Supplied data
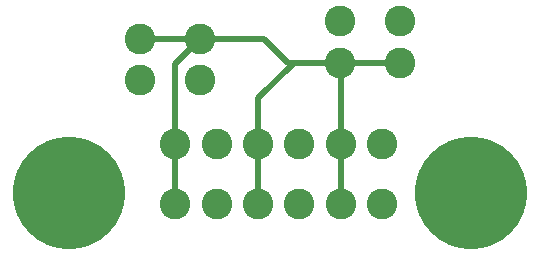
<source format=gbr>
G04 #@! TF.GenerationSoftware,KiCad,Pcbnew,(5.1.12)-1*
G04 #@! TF.CreationDate,2021-12-10T15:04:00-05:00*
G04 #@! TF.ProjectId,CANJunction,43414e4a-756e-4637-9469-6f6e2e6b6963,01*
G04 #@! TF.SameCoordinates,Original*
G04 #@! TF.FileFunction,Copper,L2,Bot*
G04 #@! TF.FilePolarity,Positive*
%FSLAX46Y46*%
G04 Gerber Fmt 4.6, Leading zero omitted, Abs format (unit mm)*
G04 Created by KiCad (PCBNEW (5.1.12)-1) date 2021-12-10 15:04:00*
%MOMM*%
%LPD*%
G01*
G04 APERTURE LIST*
G04 #@! TA.AperFunction,ComponentPad*
%ADD10C,9.525000*%
G04 #@! TD*
G04 #@! TA.AperFunction,ComponentPad*
%ADD11C,2.600000*%
G04 #@! TD*
G04 #@! TA.AperFunction,Conductor*
%ADD12C,0.500000*%
G04 #@! TD*
G04 APERTURE END LIST*
D10*
X160000000Y-66000000D03*
X126000000Y-66000000D03*
D11*
X135000000Y-67000000D03*
X138500000Y-67000000D03*
X135000000Y-61900000D03*
X138500000Y-61900000D03*
X142000000Y-61900000D03*
X145500000Y-61900000D03*
X152500000Y-61900000D03*
X149000000Y-61900000D03*
X145500000Y-67000000D03*
X142000000Y-67000000D03*
X152500000Y-67000000D03*
X149000000Y-67000000D03*
X137100000Y-56500000D03*
X137100000Y-53000000D03*
X132000000Y-56500000D03*
X132000000Y-53000000D03*
X148900000Y-51500000D03*
X148900000Y-55000000D03*
X154000000Y-51500000D03*
X154000000Y-55000000D03*
D12*
X148900000Y-55000000D02*
X145000000Y-55000000D01*
X154000000Y-55000000D02*
X148900000Y-55000000D01*
X135000000Y-61900000D02*
X135000000Y-67000000D01*
X142000000Y-61900000D02*
X142000000Y-67000000D01*
X149000000Y-67000000D02*
X149000000Y-61900000D01*
X149000000Y-55100000D02*
X148900000Y-55000000D01*
X149000000Y-61900000D02*
X149000000Y-55100000D01*
X142000000Y-61900000D02*
X142000000Y-58000000D01*
X142000000Y-58000000D02*
X145000000Y-55000000D01*
X135000000Y-55100000D02*
X135000000Y-61900000D01*
X137100000Y-53000000D02*
X135000000Y-55100000D01*
X137100000Y-53000000D02*
X132000000Y-53000000D01*
X142500000Y-53000000D02*
X137100000Y-53000000D01*
X144500000Y-55000000D02*
X142500000Y-53000000D01*
X148900000Y-55000000D02*
X144500000Y-55000000D01*
M02*

</source>
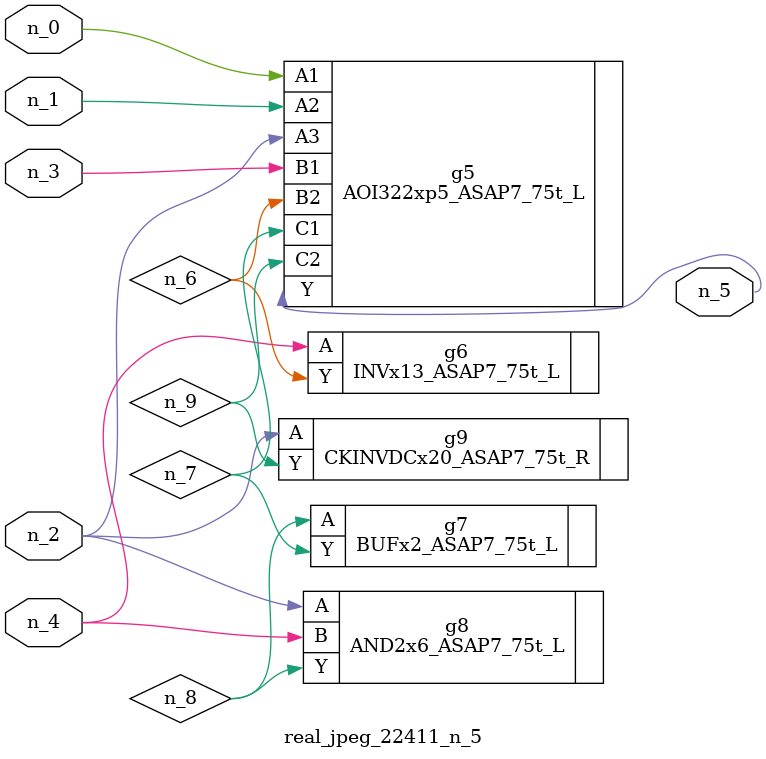
<source format=v>
module real_jpeg_22411_n_5 (n_4, n_0, n_1, n_2, n_3, n_5);

input n_4;
input n_0;
input n_1;
input n_2;
input n_3;

output n_5;

wire n_8;
wire n_6;
wire n_7;
wire n_9;

AOI322xp5_ASAP7_75t_L g5 ( 
.A1(n_0),
.A2(n_1),
.A3(n_2),
.B1(n_3),
.B2(n_6),
.C1(n_7),
.C2(n_9),
.Y(n_5)
);

AND2x6_ASAP7_75t_L g8 ( 
.A(n_2),
.B(n_4),
.Y(n_8)
);

CKINVDCx20_ASAP7_75t_R g9 ( 
.A(n_2),
.Y(n_9)
);

INVx13_ASAP7_75t_L g6 ( 
.A(n_4),
.Y(n_6)
);

BUFx2_ASAP7_75t_L g7 ( 
.A(n_8),
.Y(n_7)
);


endmodule
</source>
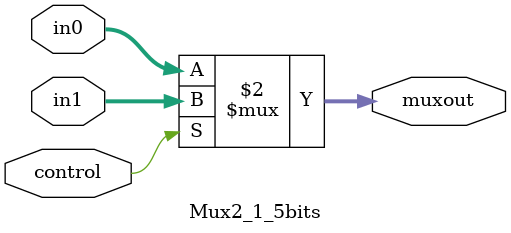
<source format=v>
`timescale 1ns / 1ps


module Mux2_1_5bits (
    input [4:0] in0,
    input [4:0] in1,
    input control,
    output [4:0] muxout
    );
    
    assign  muxout = (control == 0) ? in0 : in1;
endmodule

</source>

Problem description
In the data above, which lines include "input"? Return those lines.

Answer to this exercise
input n_4;
input n_0;
input n_1;
input n_2;
input n_3;
    input [4:0] in0,
    input [4:0] in1,
    input control,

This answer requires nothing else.